Algorithm for event and composite ID: The algorithm for merging events across different sources and assigning IDs still shows potential for further optimization. In the current version, the grouping is based on the (start) date, geographical proximity and matching of types of natural hazards. Meteorological data, on the other hand, has not yet been integrated into the algorithm. Their inclusion has only been tested in a semi-automated process with a high share of manual work. Especially for larger events that extend over several days, the additional consideration of meteorological data provides noticeable improvements in the resulting event definitions but is quite time-consuming when not fully automated. The future goal is therefore to incorporate meteorological data into the automated algorithm and to refine it further.
Regarding contributing information from EO data (Sentinel 2 in our case), we could demonstrate the overall potential for event identification as well as disaster assessment. However, the applicability depends on the regarded hazard type and the field of the investigation and can be hampered by cloudy conditions, which normally occur along with severe weather conditions. Nevertheless, the functionality itself was well appreciated by the CESARE stakeholders, which indicates that a facilitated access to more EO based disaster related information should be fostered. Concerning our near miss investigations, we can conclude that our meteorological proxy data may give an indication but should be considered with care and only be taken into account in combination with other relevant components.

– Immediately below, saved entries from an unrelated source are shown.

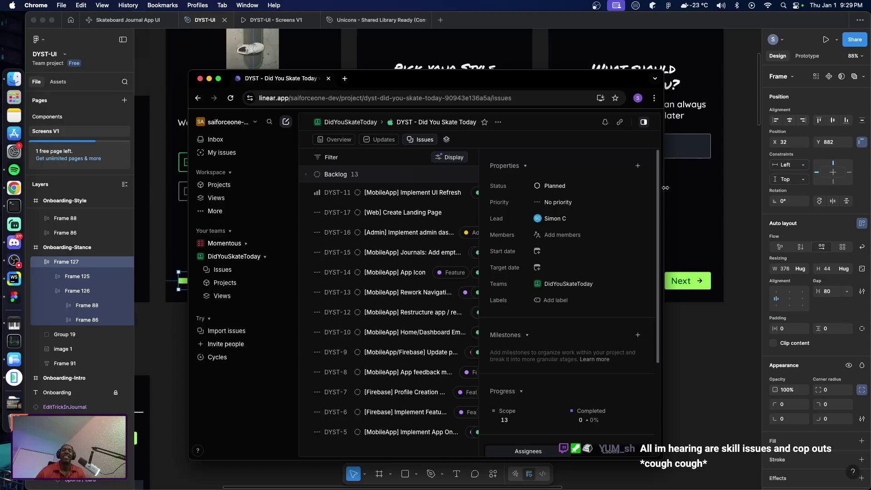
- Resize the Linear DYST issues window, then close it to reveal the Figma designs
mouse_move(664, 188)
left_mouse_down()
mouse_move(746, 218)
mouse_move(782, 251)
left_mouse_up()
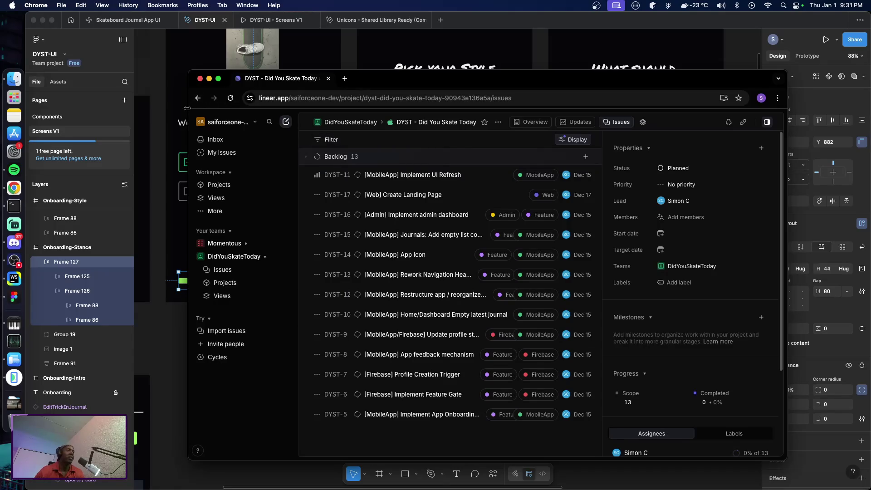
left_click_drag(187, 108, 295, 109)
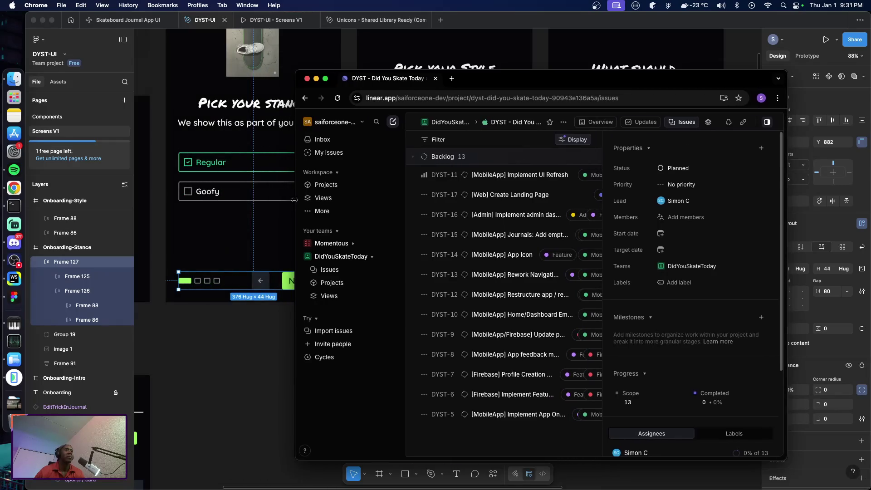
left_click(307, 80)
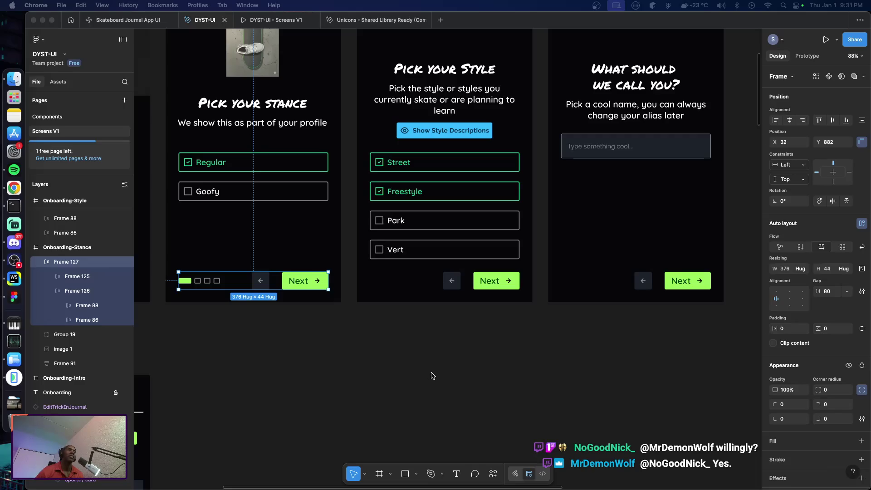
- Delete the old back and Next buttons from the alias screen
left_click(455, 305)
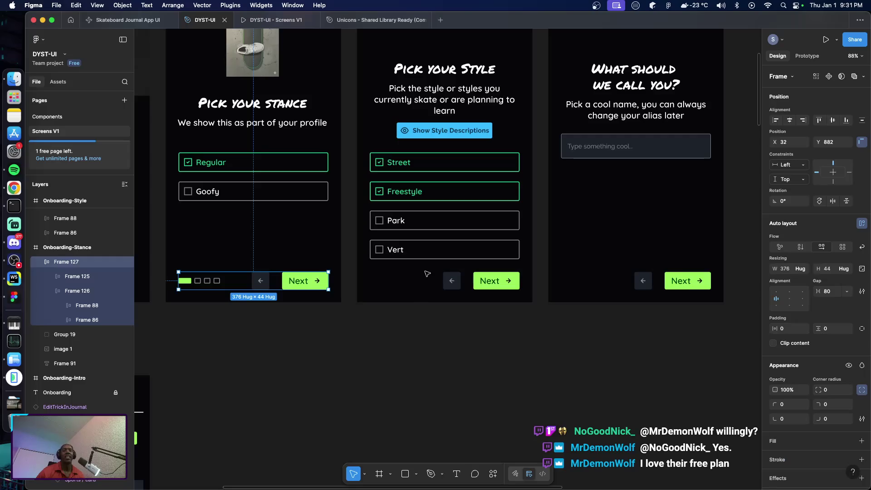
left_click_drag(419, 272, 523, 293)
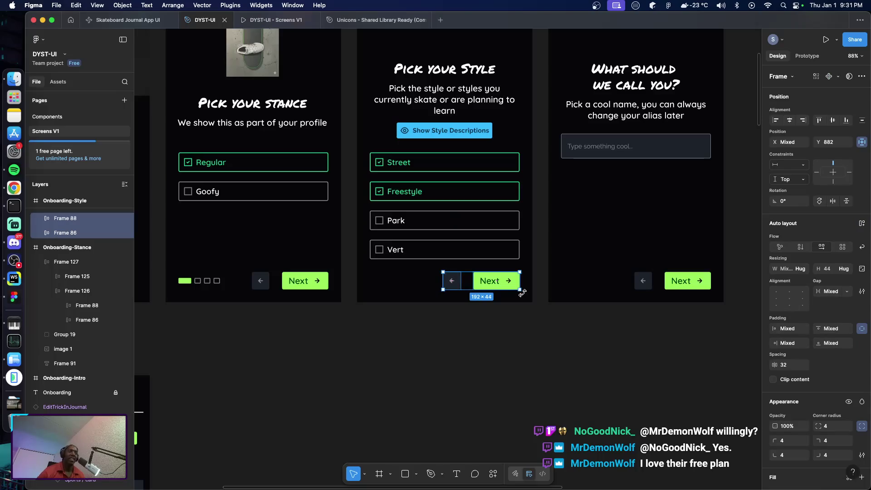
left_click(523, 293)
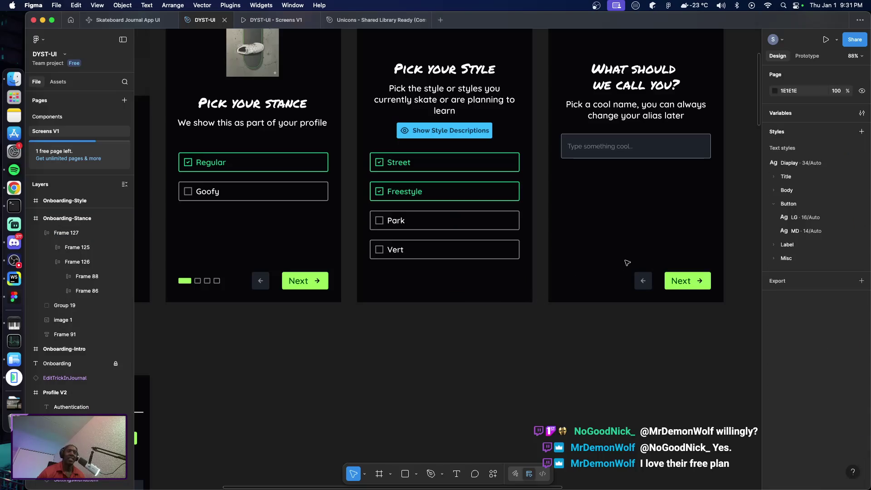
left_click_drag(627, 263, 712, 293)
key("Delete")
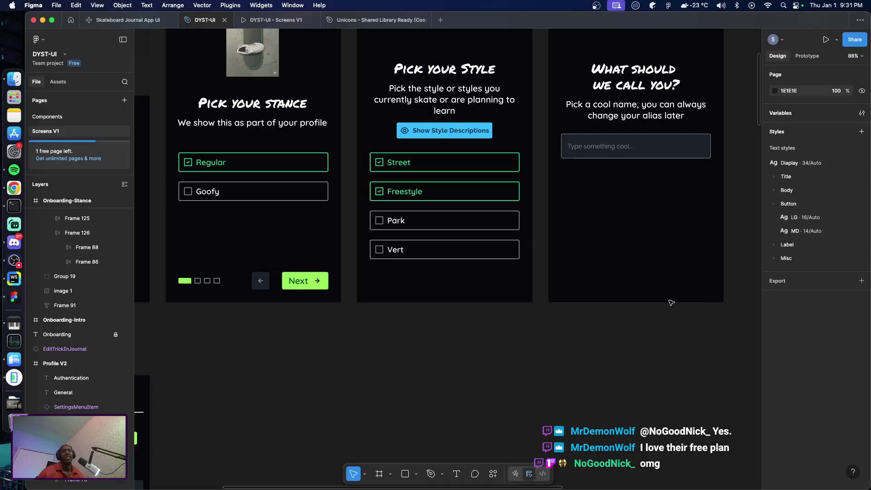
- Copy the stance screen's progress-dot and navigation row, Frame 127
left_click(240, 287)
key("ctrl+alt+g")
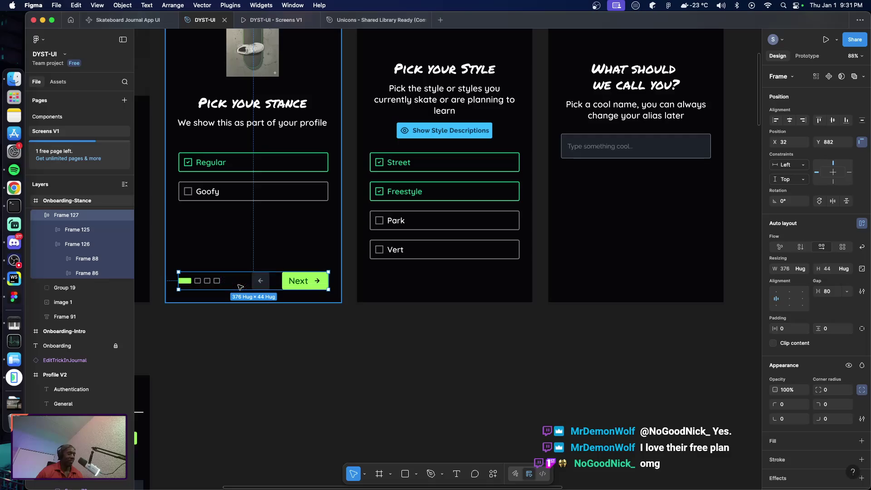
left_click(434, 288)
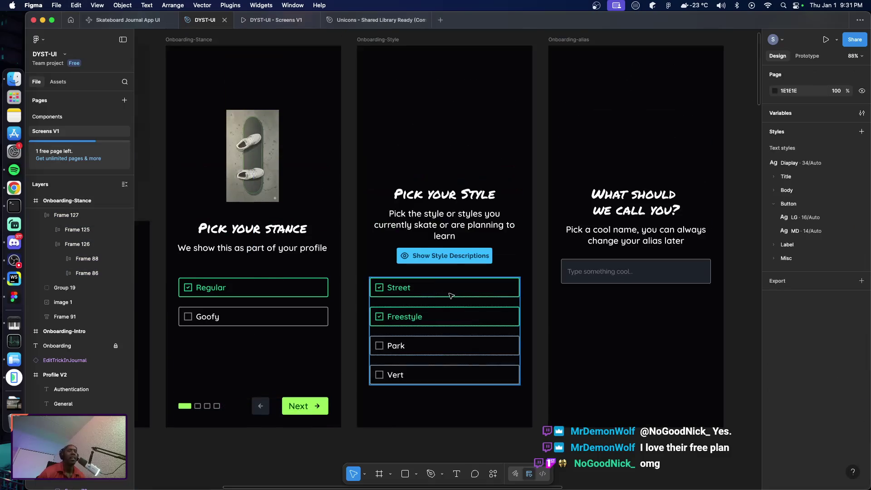
- Paste Frame 127's progress dots, back and Next buttons into the Onboarding-alias frame
scroll(398, 146, "up", 5)
left_click(376, 47)
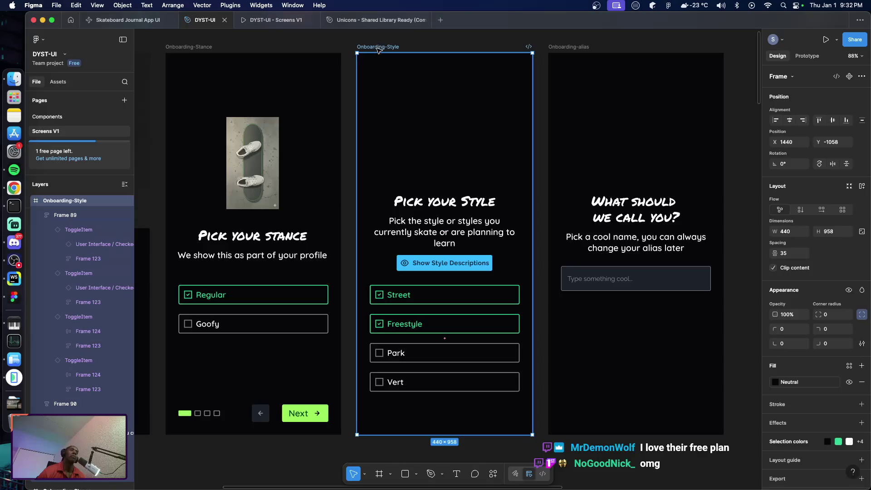
left_click(422, 413)
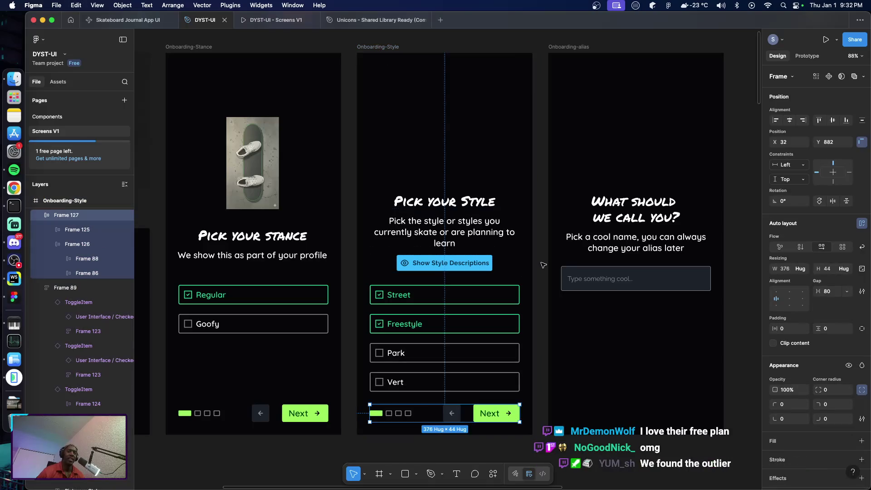
left_click(575, 48)
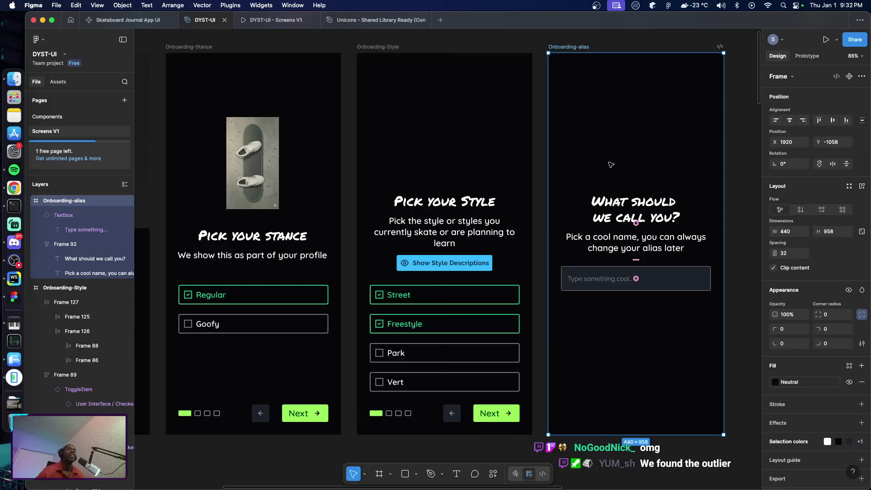
key("ctrl+v")
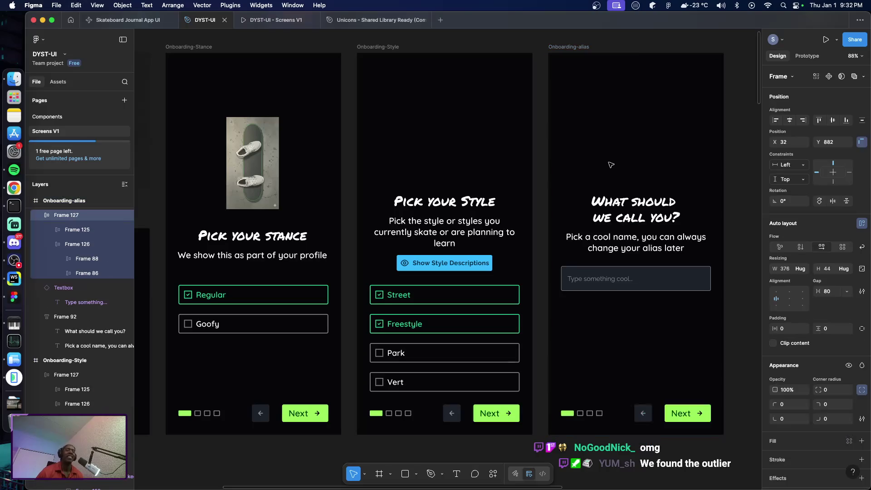
left_click(654, 462)
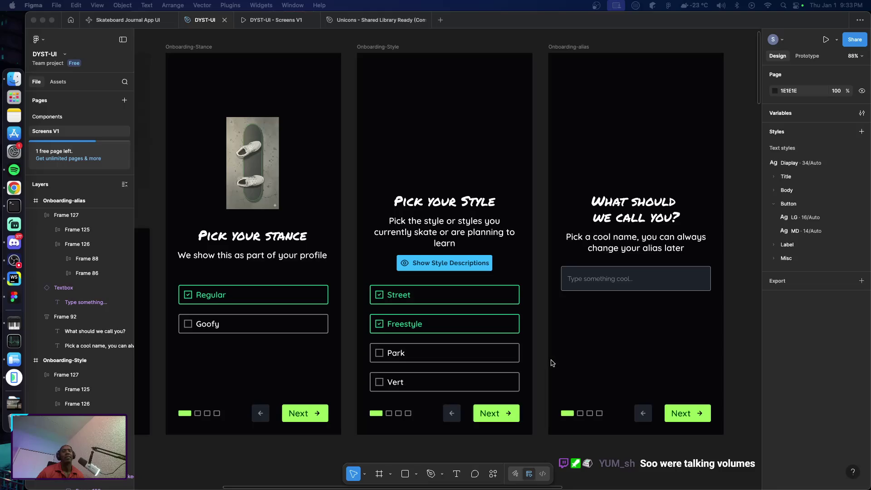
scroll(554, 364, "down", 2)
scroll(553, 365, "down", 1)
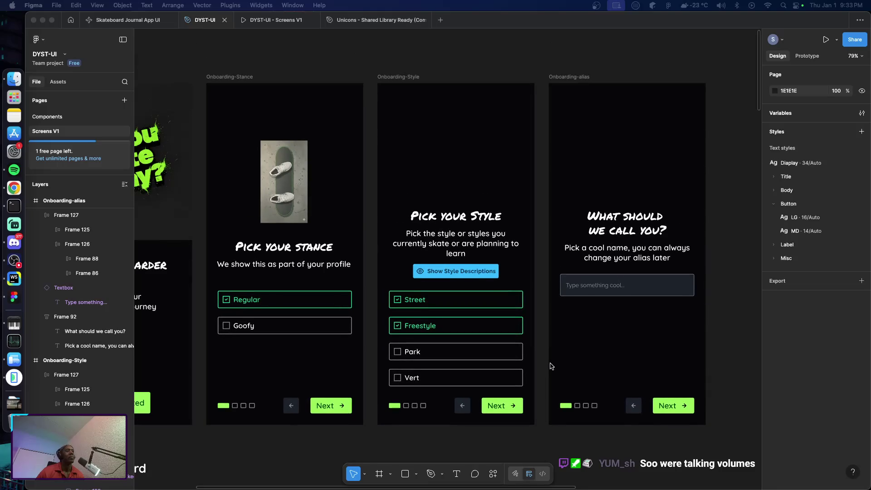
scroll(515, 365, "right", 10)
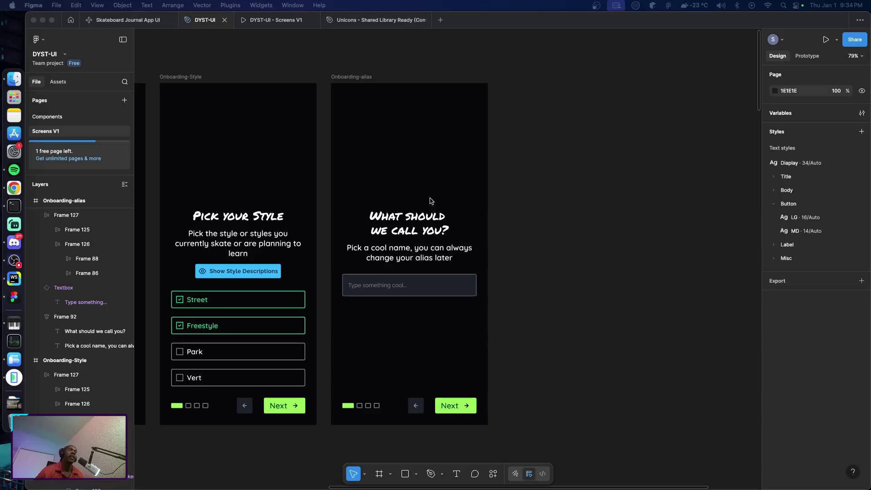
scroll(344, 191, "left", 5)
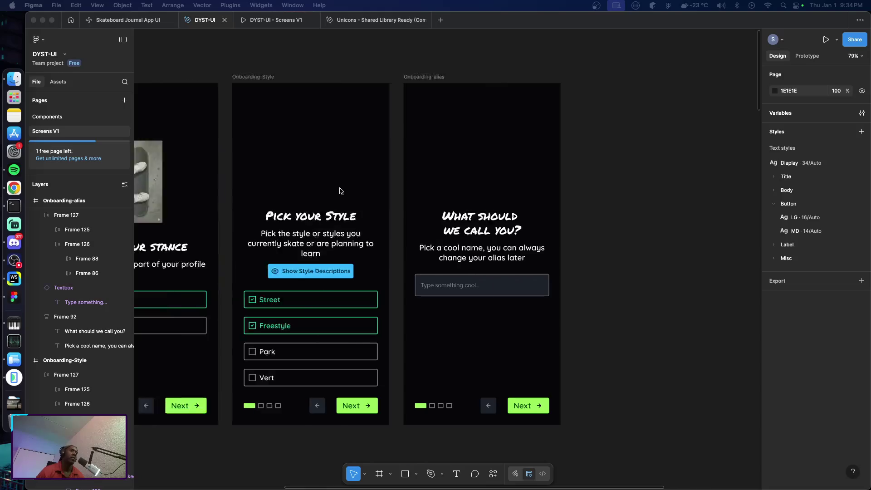
scroll(347, 199, "left", 1)
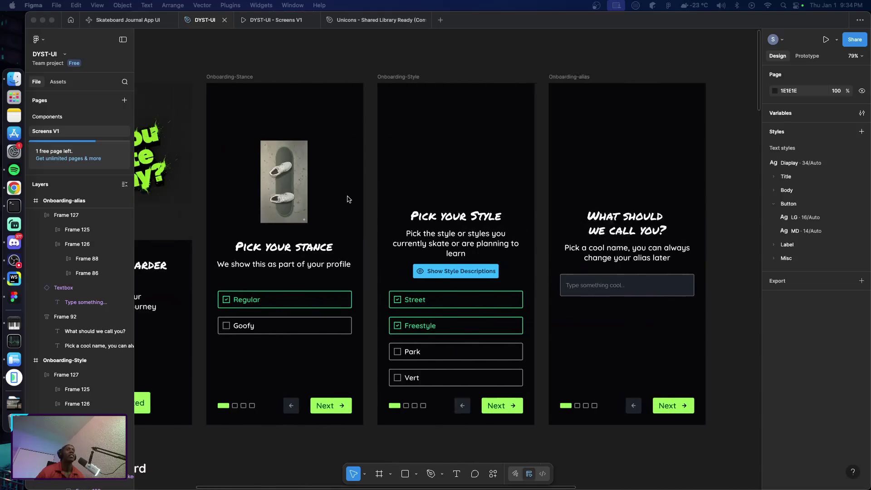
scroll(345, 200, "left", 3)
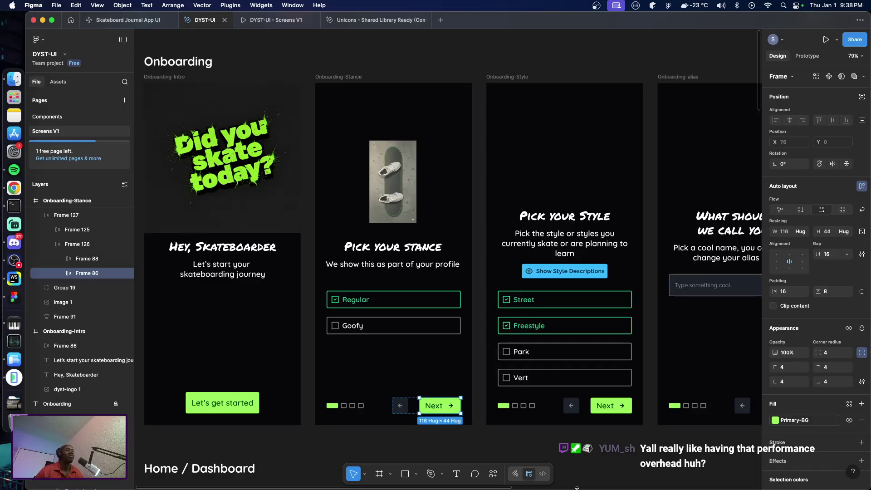
left_click(227, 270)
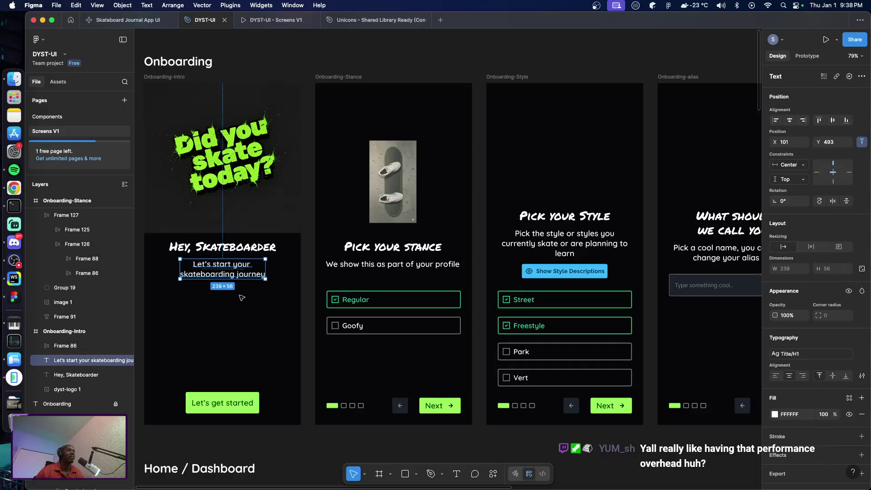
- Drag the intro subtitle box wider on both sides and nudge it toward center
left_click_drag(265, 273, 290, 279)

From a practical point of view, we have seen that a fully automated event identification and data harmonization process is not feasible. Therefore, recommending our semi-automated process, a certain knowledge and experience is needed for a successful implementation as well as for an informed data interpretation. Given also the enormous time resources needed for building relevant data provider networks, the operational maintenance of a quality based national loss and damage database can only be assured by a dedicated and mandated group of experts (also reinforcing [
9]). Besides the obvious administrative and policy implications, the relation with the national weather service also allows the usage of relevant data not only for retrospective analysis, but also for impact-oriented warnings and, therefore, for near-real-time applications.
Future implementations should focus on avalanches, forest fires and earthquakes, as there already exist disciplinary data repositories. Furthermore, the integration of insurance data as well as loss and damage information concerning federal assets would help to complement the CESARE data hub and enable more reliable assessments for single hazards such as storms. Other possibilities for improving the CESARE data hub, for instance, include the provision of inflation-adjusted and normalized loss data. The normalization of loss data addresses changes in wealth and assets over time and space and hence goes beyond mere inflation adjustment by additionally considering changes in asset values or—in case of human losses—changes in inhabitants. Including the feature of normalization in the CESARE data hub would thus improve the temporal and spatial comparability of the documented loss data.